● **Zadanie**: Wyciągnij ze wszystkich wpisów każdą linię tekstu i powtórz ją bez żadnych zmian. Obrazki pomiń w odpowiedzi.

● **Dane do zadania**:
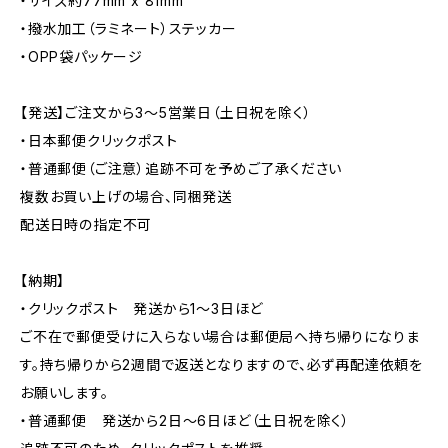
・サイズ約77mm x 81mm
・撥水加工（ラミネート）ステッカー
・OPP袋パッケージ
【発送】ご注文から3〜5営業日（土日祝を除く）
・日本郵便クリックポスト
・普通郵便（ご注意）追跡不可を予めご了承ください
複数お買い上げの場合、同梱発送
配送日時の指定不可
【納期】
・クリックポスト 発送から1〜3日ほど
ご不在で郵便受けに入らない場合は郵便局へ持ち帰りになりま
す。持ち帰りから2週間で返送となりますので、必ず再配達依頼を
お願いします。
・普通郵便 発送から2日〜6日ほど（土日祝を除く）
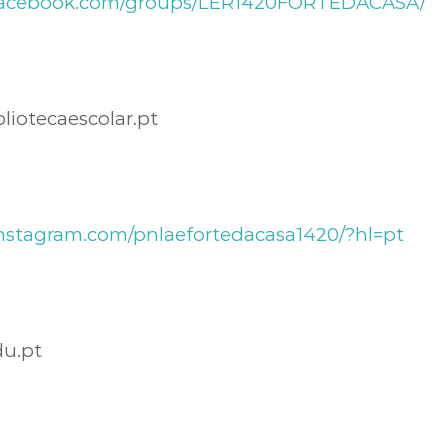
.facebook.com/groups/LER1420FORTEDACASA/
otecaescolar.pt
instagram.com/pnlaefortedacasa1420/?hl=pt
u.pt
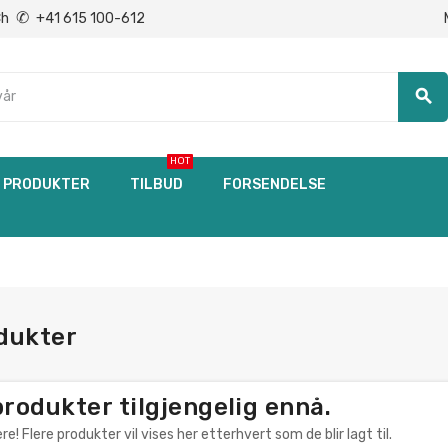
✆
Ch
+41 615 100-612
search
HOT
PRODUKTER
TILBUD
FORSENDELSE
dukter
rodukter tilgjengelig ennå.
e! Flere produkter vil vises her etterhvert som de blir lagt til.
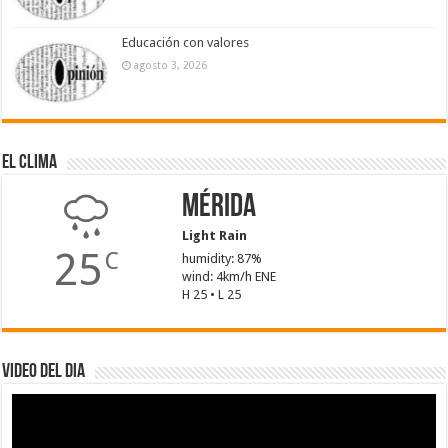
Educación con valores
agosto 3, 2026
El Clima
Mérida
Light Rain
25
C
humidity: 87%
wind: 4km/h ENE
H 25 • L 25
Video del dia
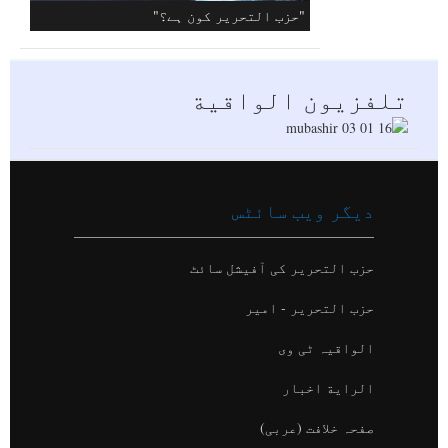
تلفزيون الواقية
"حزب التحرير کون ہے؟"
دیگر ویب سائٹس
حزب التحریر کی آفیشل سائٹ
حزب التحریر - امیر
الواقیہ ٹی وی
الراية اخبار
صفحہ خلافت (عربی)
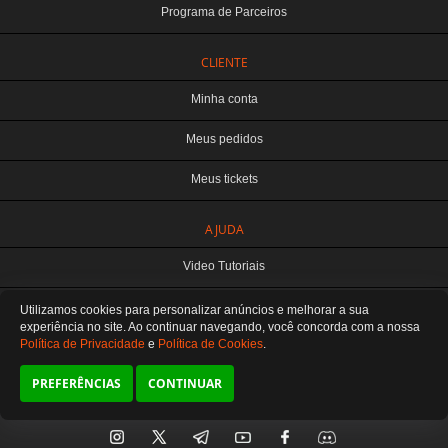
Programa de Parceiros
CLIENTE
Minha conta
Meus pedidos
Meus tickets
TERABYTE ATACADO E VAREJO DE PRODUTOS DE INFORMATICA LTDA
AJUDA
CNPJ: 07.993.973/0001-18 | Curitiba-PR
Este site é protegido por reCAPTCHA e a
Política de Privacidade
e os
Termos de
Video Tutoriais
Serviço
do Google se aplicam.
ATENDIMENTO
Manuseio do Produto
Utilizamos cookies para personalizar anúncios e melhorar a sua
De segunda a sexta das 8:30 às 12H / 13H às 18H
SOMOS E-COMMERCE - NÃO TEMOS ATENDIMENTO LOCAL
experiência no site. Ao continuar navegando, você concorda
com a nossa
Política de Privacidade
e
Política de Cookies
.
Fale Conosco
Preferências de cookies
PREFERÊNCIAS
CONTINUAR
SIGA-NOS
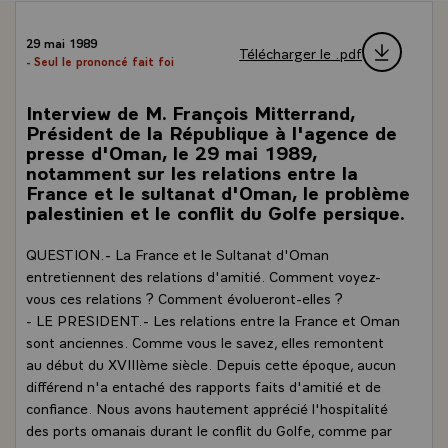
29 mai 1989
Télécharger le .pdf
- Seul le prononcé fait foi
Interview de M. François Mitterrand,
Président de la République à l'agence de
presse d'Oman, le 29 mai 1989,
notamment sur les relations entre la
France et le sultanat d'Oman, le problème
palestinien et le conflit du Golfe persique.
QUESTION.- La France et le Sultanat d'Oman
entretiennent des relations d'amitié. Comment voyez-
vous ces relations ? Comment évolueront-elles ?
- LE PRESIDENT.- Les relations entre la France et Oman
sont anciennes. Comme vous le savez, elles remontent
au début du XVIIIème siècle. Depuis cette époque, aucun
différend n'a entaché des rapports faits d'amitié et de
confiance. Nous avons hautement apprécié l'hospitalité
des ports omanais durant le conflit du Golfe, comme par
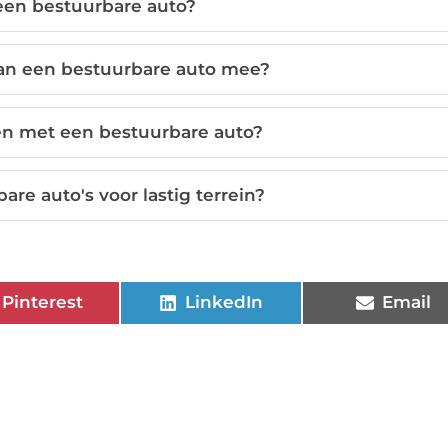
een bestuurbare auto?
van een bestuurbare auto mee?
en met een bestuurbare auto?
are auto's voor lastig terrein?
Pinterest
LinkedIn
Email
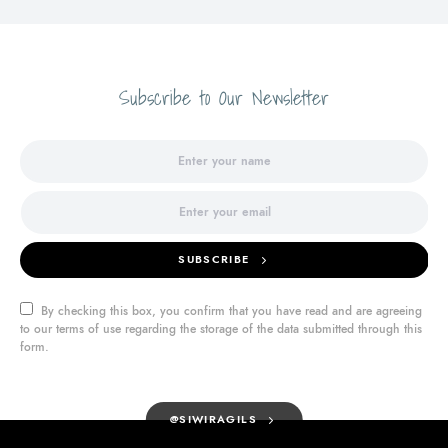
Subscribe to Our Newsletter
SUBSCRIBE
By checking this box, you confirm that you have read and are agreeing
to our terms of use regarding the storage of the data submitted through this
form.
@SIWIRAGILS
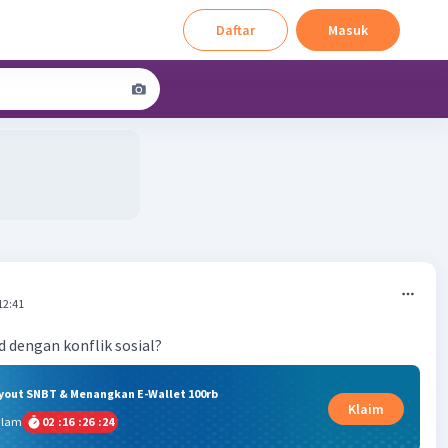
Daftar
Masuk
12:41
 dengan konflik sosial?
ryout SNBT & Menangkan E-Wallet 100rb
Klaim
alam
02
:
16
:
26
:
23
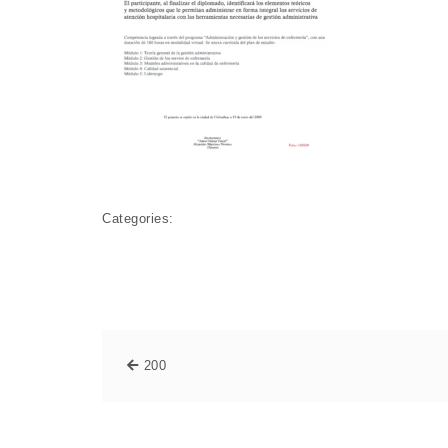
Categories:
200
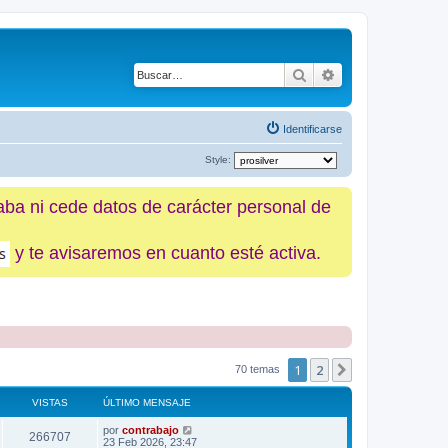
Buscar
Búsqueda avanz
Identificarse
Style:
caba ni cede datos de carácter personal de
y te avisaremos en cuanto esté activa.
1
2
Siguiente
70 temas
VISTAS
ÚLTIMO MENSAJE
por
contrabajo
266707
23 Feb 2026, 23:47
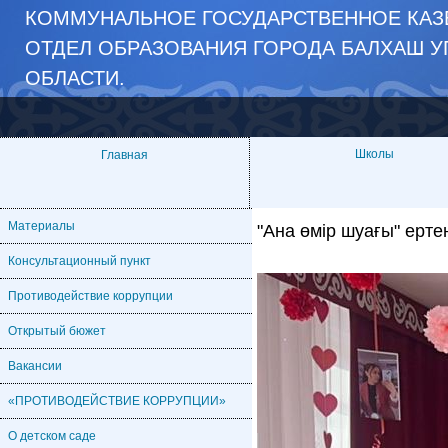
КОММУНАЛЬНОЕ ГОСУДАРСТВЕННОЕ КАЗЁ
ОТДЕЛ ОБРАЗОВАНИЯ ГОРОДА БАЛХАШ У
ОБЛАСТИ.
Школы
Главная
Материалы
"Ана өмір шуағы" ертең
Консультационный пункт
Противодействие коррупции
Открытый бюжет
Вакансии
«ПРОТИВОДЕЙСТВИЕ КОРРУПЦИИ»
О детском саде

● **Odpowiedź**:
・サイズ約77mm x 81mm
・撥水加工（ラミネート）ステッカー
・OPP袋パッケージ
【発送】ご注文から3〜5営業日（土日祝を除く）
・日本郵便クリックポスト
・普通郵便（ご注意）追跡不可を予めご了承ください
複数お買い上げの場合、同梱発送
配送日時の指定不可
【納期】
・クリックポスト 発送から1〜3日ほど
ご不在で郵便受けに入らない場合は郵便局へ持ち帰りになりま
す。持ち帰りから2週間で返送となりますので、必ず再配達依頼を
お願いします。
・普通郵便 発送から2日〜6日ほど（土日祝を除く）
.facebook.com/groups/LER1420FORTEDACASA/
otecaescolar.pt
instagram.com/pnlaefortedacasa1420/?hl=pt
u.pt
✆
Ch
+41 615 100-612
search
HOT
PRODUKTER
TILBUD
FORSENDELSE
dukter
rodukter tilgjengelig ennå.
e! Flere produkter vil vises her etterhvert som de blir lagt til.
Educación con valores
agosto 3, 2026
El Clima
Mérida
Light Rain
25
C
humidity: 87%
wind: 4km/h ENE
H 25 • L 25
Video del dia
تلفزيون الواقية
"حزب التحرير کون ہے؟"
دیگر ویب سائٹس
حزب التحریر کی آفیشل سائٹ
حزب التحریر - امیر
الواقیہ ٹی وی
الراية اخبار
صفحہ خلافت (عربی)
Programa de Parceiros
CLIENTE
Minha conta
Meus pedidos
Meus tickets
TERABYTE ATACADO E VAREJO DE PRODUTOS DE INFORMATICA LTDA
AJUDA
CNPJ: 07.993.973/0001-18 | Curitiba-PR
Este site é protegido por reCAPTCHA e a
Política de Privacidade
e os
Termos de
Video Tutoriais
Serviço
do Google se aplicam.
ATENDIMENTO
Manuseio do Produto
Utilizamos cookies para personalizar anúncios e melhorar a sua
De segunda a sexta das 8:30 às 12H / 13H às 18H
SOMOS E-COMMERCE - NÃO TEMOS ATENDIMENTO LOCAL
experiência no site. Ao continuar navegando, você concorda
com a nossa
Política de Privacidade
e
Política de Cookies
.
Fale Conosco
Preferências de cookies
PREFERÊNCIAS
CONTINUAR
SIGA-NOS
29 mai 1989
Télécharger le .pdf
- Seul le prononcé fait foi
Interview de M. François Mitterrand,
Président de la République à l'agence de
presse d'Oman, le 29 mai 1989,
notamment sur les relations entre la
France et le sultanat d'Oman, le problème
palestinien et le conflit du Golfe persique.
QUESTION.- La France et le Sultanat d'Oman
entretiennent des relations d'amitié. Comment voyez-
vous ces relations ? Comment évolueront-elles ?
- LE PRESIDENT.- Les relations entre la France et Oman
sont anciennes. Comme vous le savez, elles remontent
au début du XVIIIème siècle. Depuis cette époque, aucun
différend n'a entaché des rapports faits d'amitié et de
confiance. Nous avons hautement apprécié l'hospitalité
des ports omanais durant le conflit du Golfe, comme par
een bestuurbare auto?
van een bestuurbare auto mee?
en met een bestuurbare auto?
are auto's voor lastig terrein?
Pinterest
LinkedIn
Email
Subscribe to Our Newsletter
SUBSCRIBE
By checking this box, you confirm that you have read and are agreeing
to our terms of use regarding the storage of the data submitted through this
form.
@SIWIRAGILS
Daftar
Masuk
12:41
 dengan konflik sosial?
ryout SNBT & Menangkan E-Wallet 100rb
Klaim
alam
02
:
16
:
26
:
23
Categories:
200
Buscar
Búsqueda avanz
Identificarse
Style:
caba ni cede datos de carácter personal de
y te avisaremos en cuanto esté activa.
1
2
Siguiente
70 temas
VISTAS
ÚLTIMO MENSAJE
por
contrabajo
266707
23 Feb 2026, 23:47
КОММУНАЛЬНОЕ ГОСУДАРСТВЕННОЕ КАЗЁ
ОТДЕЛ ОБРАЗОВАНИЯ ГОРОДА БАЛХАШ У
ОБЛАСТИ.
Школы
Главная
Материалы
"Ана өмір шуағы" ертең
Консультационный пункт
Противодействие коррупции
Открытый бюжет
Вакансии
«ПРОТИВОДЕЙСТВИЕ КОРРУПЦИИ»
О детском саде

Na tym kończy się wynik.